La aldaba
Carlos Navarro Antolín
No nos engañen, hablemos de la guerra
Para que esto no sepa a hoja parroquial, comenzaré aclarando que no tengo ningún credo religioso, ni falta que me hace para sentir la fuerza de ciertos símbolos y relatos –todas las deidades, recuerda Willan Blake, residen en el corazón humano–, conocer la cultura en la que me inserto o para merodear e incluso practicar algunos rituales, quizá los más paganos, propios de esta tierra. A nadie de aquí le extrañará lo que de Despeñaperros hacia arriba resulta incomprensible; que una anciana –pongo por caso– en desacuerdo con la postura de la Iglesia en demasiadas cosas, rompa en llanto al ver salir a su Señor Cautivo del Tiro de Línea mientras se dice a sí misma por lo bajo “Yo me entiendo”. Por suerte, aquí y ahora no va a hacer falta explicarlo.

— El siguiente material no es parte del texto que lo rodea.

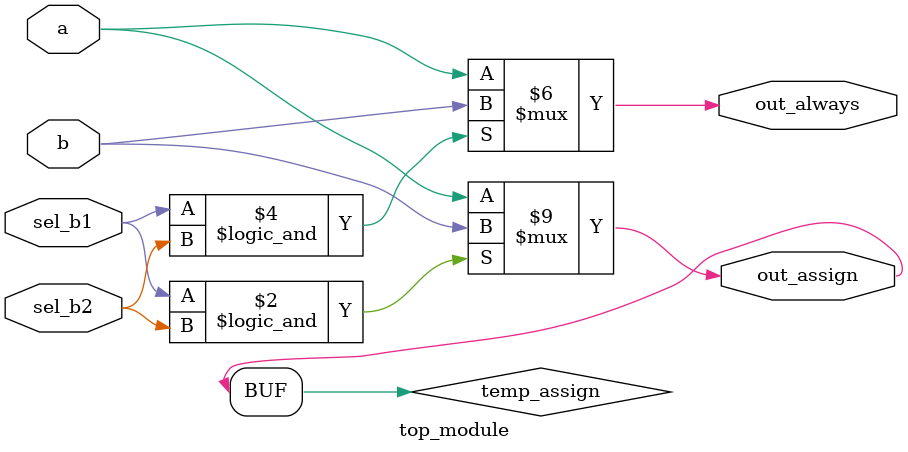
<source format=sv>
module top_module (
  input a,
  input b,
  input sel_b1,
  input sel_b2,
  output out_assign,
  output reg out_always
);

  reg temp_assign;

  always @(*) begin
    if (sel_b1 && sel_b2)
      temp_assign = b;
    else
      temp_assign = a;
  end

  assign out_assign = temp_assign;

  always @(a, b, sel_b1, sel_b2) begin
    if (sel_b1 && sel_b2)
      out_always = b;
    else
      out_always = a;
  end

endmodule

</source>
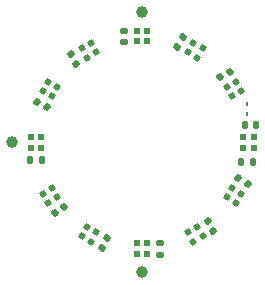
<source format=gbr>
%TF.GenerationSoftware,KiCad,Pcbnew,7.0.8-7.0.8~ubuntu23.04.1*%
%TF.CreationDate,2023-10-21T15:35:35+00:00*%
%TF.ProjectId,pedalboard-led-ring,70656461-6c62-46f6-9172-642d6c65642d,1.1.0-RC1*%
%TF.SameCoordinates,Original*%
%TF.FileFunction,Soldermask,Top*%
%TF.FilePolarity,Negative*%
%FSLAX46Y46*%
G04 Gerber Fmt 4.6, Leading zero omitted, Abs format (unit mm)*
G04 Created by KiCad (PCBNEW 7.0.8-7.0.8~ubuntu23.04.1) date 2023-10-21 15:35:35*
%MOMM*%
%LPD*%
G01*
G04 APERTURE LIST*
G04 Aperture macros list*
%AMRoundRect*
0 Rectangle with rounded corners*
0 $1 Rounding radius*
0 $2 $3 $4 $5 $6 $7 $8 $9 X,Y pos of 4 corners*
0 Add a 4 corners polygon primitive as box body*
4,1,4,$2,$3,$4,$5,$6,$7,$8,$9,$2,$3,0*
0 Add four circle primitives for the rounded corners*
1,1,$1+$1,$2,$3*
1,1,$1+$1,$4,$5*
1,1,$1+$1,$6,$7*
1,1,$1+$1,$8,$9*
0 Add four rect primitives between the rounded corners*
20,1,$1+$1,$2,$3,$4,$5,0*
20,1,$1+$1,$4,$5,$6,$7,0*
20,1,$1+$1,$6,$7,$8,$9,0*
20,1,$1+$1,$8,$9,$2,$3,0*%
%AMRotRect*
0 Rectangle, with rotation*
0 The origin of the aperture is its center*
0 $1 length*
0 $2 width*
0 $3 Rotation angle, in degrees counterclockwise*
0 Add horizontal line*
21,1,$1,$2,0,0,$3*%
G04 Aperture macros list end*
%ADD10C,1.000000*%
%ADD11RotRect,0.500000X0.500000X120.000000*%
%ADD12RoundRect,0.140000X-0.170000X0.140000X-0.170000X-0.140000X0.170000X-0.140000X0.170000X0.140000X0*%
%ADD13RoundRect,0.140000X-0.217224X0.036244X-0.077224X-0.206244X0.217224X-0.036244X0.077224X0.206244X0*%
%ADD14R,0.500000X0.500000*%
%ADD15RotRect,0.500000X0.500000X150.000000*%
%ADD16RotRect,0.500000X0.500000X30.000000*%
%ADD17RotRect,0.500000X0.500000X330.000000*%
%ADD18RoundRect,0.140000X-0.140000X-0.170000X0.140000X-0.170000X0.140000X0.170000X-0.140000X0.170000X0*%
%ADD19RoundRect,0.062500X-0.062500X0.117500X-0.062500X-0.117500X0.062500X-0.117500X0.062500X0.117500X0*%
%ADD20RoundRect,0.140000X-0.036244X-0.217224X0.206244X-0.077224X0.036244X0.217224X-0.206244X0.077224X0*%
%ADD21RoundRect,0.140000X0.077224X-0.206244X0.217224X0.036244X-0.077224X0.206244X-0.217224X-0.036244X0*%
%ADD22RoundRect,0.140000X0.217224X-0.036244X0.077224X0.206244X-0.217224X0.036244X-0.077224X-0.206244X0*%
%ADD23RoundRect,0.140000X-0.206244X-0.077224X0.036244X-0.217224X0.206244X0.077224X-0.036244X0.217224X0*%
%ADD24RoundRect,0.140000X0.170000X-0.140000X0.170000X0.140000X-0.170000X0.140000X-0.170000X-0.140000X0*%
%ADD25RotRect,0.500000X0.500000X210.000000*%
%ADD26RoundRect,0.140000X0.036244X0.217224X-0.206244X0.077224X-0.036244X-0.217224X0.206244X-0.077224X0*%
%ADD27RotRect,0.500000X0.500000X300.000000*%
%ADD28RoundRect,0.140000X0.206244X0.077224X-0.036244X0.217224X-0.206244X-0.077224X0.036244X-0.217224X0*%
%ADD29RotRect,0.500000X0.500000X60.000000*%
%ADD30RotRect,0.500000X0.500000X240.000000*%
%ADD31RoundRect,0.135000X0.135000X0.185000X-0.135000X0.185000X-0.135000X-0.185000X0.135000X-0.185000X0*%
%ADD32RoundRect,0.140000X-0.077224X0.206244X-0.217224X-0.036244X0.077224X-0.206244X0.217224X0.036244X0*%
G04 APERTURE END LIST*
D10*
%TO.C,FID2*%
X80000000Y-71000000D03*
%TD*%
D11*
%TO.C,D11*%
X84335289Y-68408940D03*
X85114711Y-67958940D03*
X84664711Y-67179518D03*
X83885289Y-67629518D03*
%TD*%
D12*
%TO.C,C4*%
X78500000Y-50580000D03*
X78500000Y-51540000D03*
%TD*%
D13*
%TO.C,C5*%
X73950000Y-52517041D03*
X74430000Y-53348425D03*
%TD*%
D14*
%TO.C,D1*%
X89450000Y-60450000D03*
X89450000Y-59550000D03*
X88550000Y-59550000D03*
X88550000Y-60450000D03*
%TD*%
%TO.C,D4*%
X80450000Y-50550000D03*
X79550000Y-50550000D03*
X79550000Y-51450000D03*
X80450000Y-51450000D03*
%TD*%
D15*
%TO.C,D12*%
X87958940Y-65114711D03*
X88408940Y-64335289D03*
X87629518Y-63885289D03*
X87179518Y-64664711D03*
%TD*%
D16*
%TO.C,D8*%
X71591060Y-64335289D03*
X72041060Y-65114711D03*
X72820482Y-64664711D03*
X72370482Y-63885289D03*
%TD*%
D14*
%TO.C,D10*%
X79550000Y-69450000D03*
X80450000Y-69450000D03*
X80450000Y-68550000D03*
X79550000Y-68550000D03*
%TD*%
%TO.C,D7*%
X70550000Y-59550000D03*
X70550000Y-60450000D03*
X71450000Y-60450000D03*
X71450000Y-59550000D03*
%TD*%
D17*
%TO.C,D6*%
X72041060Y-54885289D03*
X71591060Y-55664711D03*
X72370482Y-56114711D03*
X72820482Y-55335289D03*
%TD*%
D10*
%TO.C,FID1*%
X80000000Y-49000000D03*
%TD*%
D18*
%TO.C,C7*%
X70520000Y-61500000D03*
X71480000Y-61500000D03*
%TD*%
D19*
%TO.C,D13*%
X88850000Y-57570000D03*
X88850000Y-56730000D03*
%TD*%
D20*
%TO.C,C8*%
X72584308Y-65990000D03*
X73415692Y-65510000D03*
%TD*%
D21*
%TO.C,C9*%
X76560000Y-68915692D03*
X77040000Y-68084308D03*
%TD*%
D22*
%TO.C,C11*%
X86040000Y-67482959D03*
X85560000Y-66651575D03*
%TD*%
D23*
%TO.C,C6*%
X71084308Y-56560000D03*
X71915692Y-57040000D03*
%TD*%
D24*
%TO.C,C10*%
X81500000Y-69510000D03*
X81500000Y-68550000D03*
%TD*%
D25*
%TO.C,D2*%
X88408940Y-55664711D03*
X87958940Y-54885289D03*
X87179518Y-55335289D03*
X87629518Y-56114711D03*
%TD*%
D18*
%TO.C,C1*%
X88670000Y-58530000D03*
X89630000Y-58530000D03*
%TD*%
D26*
%TO.C,C2*%
X87415692Y-54010000D03*
X86584308Y-54490000D03*
%TD*%
D27*
%TO.C,D5*%
X75664711Y-51591060D03*
X74885289Y-52041060D03*
X75335289Y-52820482D03*
X76114711Y-52370482D03*
%TD*%
D28*
%TO.C,C12*%
X88965692Y-63490000D03*
X88134308Y-63010000D03*
%TD*%
D29*
%TO.C,D9*%
X74885289Y-67958940D03*
X75664711Y-68408940D03*
X76114711Y-67629518D03*
X75335289Y-67179518D03*
%TD*%
D30*
%TO.C,D3*%
X85114711Y-52041060D03*
X84335289Y-51591060D03*
X83885289Y-52370482D03*
X84664711Y-52820482D03*
%TD*%
D31*
%TO.C,R1*%
X89420000Y-61650000D03*
X88400000Y-61650000D03*
%TD*%
D32*
%TO.C,C3*%
X83440000Y-51084308D03*
X82960000Y-51915692D03*
%TD*%
D10*
%TO.C,FID3*%
X69000000Y-60000000D03*
%TD*%
M02*

</source>
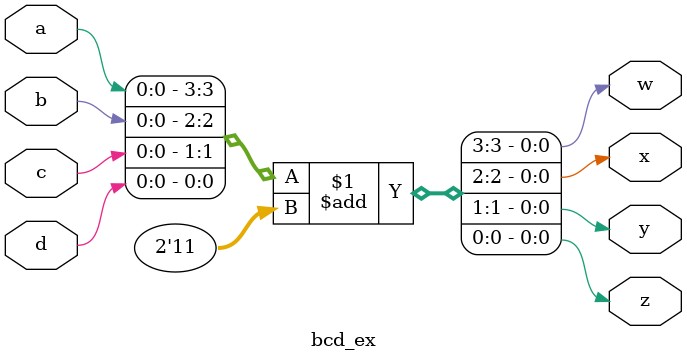
<source format=v>
module bcd_ex(a,b,c,d,w,x,y,z);
	input a,b,c,d;
	output w,x,y,z;
	assign {w,x,y,z}={a,b,c,d}+2'b11;
endmodule

</source>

Como tampoco hace falta explicar, sino cotejar en las calles, que en Sevilla no solo conviven, sino que incluso se funden distintas maneras de vivir y entender los días de Cuaresma, sin duda los mejores del año. Para transversales (esa palabreja), estas vísperas. Salvo esos pocos que piensan que no hay forma que valga, solo la suya, el resto disfrutamos a tope estos días y su ambientazo en armónica convivencia y como dios nos da a entender, unos desde el recogimiento y otras desde no encontrar manera de recogernos.
Hace un rato mis vecinos, hermanos de la Estrella, me han propuesto un plan para el finde: irnos de capillas. O lo que es lo mismo, echar la mañana paseando de un barrio a otro, guardar cola, entrar en los templos, asistir a algún concierto, abrirnos a lo que nos brinde el instante, disfrutar de arquitecturas, colores, fragancias de exorno, símbolos. Después –cae fijo–, una cervecita y bacalao en algún rincón de esos en cuyas servilletas reza: “Buen ambiente cofrade” (frase que hace pensar que también hay ambientes cofrades que son malos). Ante la propuesta, he recordado aquella vez en la que fui a trabajar en Roma en vísperas de Semana Santa: se me antoja estar todavía sentada en un templo al que me condujeron las voces angelicales de un coro, con la mirada perdida en unos frescos como de Piero della Francesca. Me sentí afortunada de vivir aquel momento en aquella ciudad eterna. Sería torpe no valorar, por tenerlo tan a mano, lo que siento como propio en esta otra.
Por supuesto, a mis vecinos les he dicho sí. Acudiré como testigo disfrutón, pero no como extraña o turista, sino como parte de una vivencia popular –ese gato indómito al que, por suerte, no hay poder que le ponga el cascabel– que por descontado me pertenece. Incluso alzaré una plegaria –por si acaso Dios creyera en mí–: que estos días no se extiendan sin sentido a lo largo del año ni se malversen en enésimas salidas extraordinarias, traslados, Magnas. El año pasado, Sevilla tuvo en la calle 3,3 cofradías por día: reniego.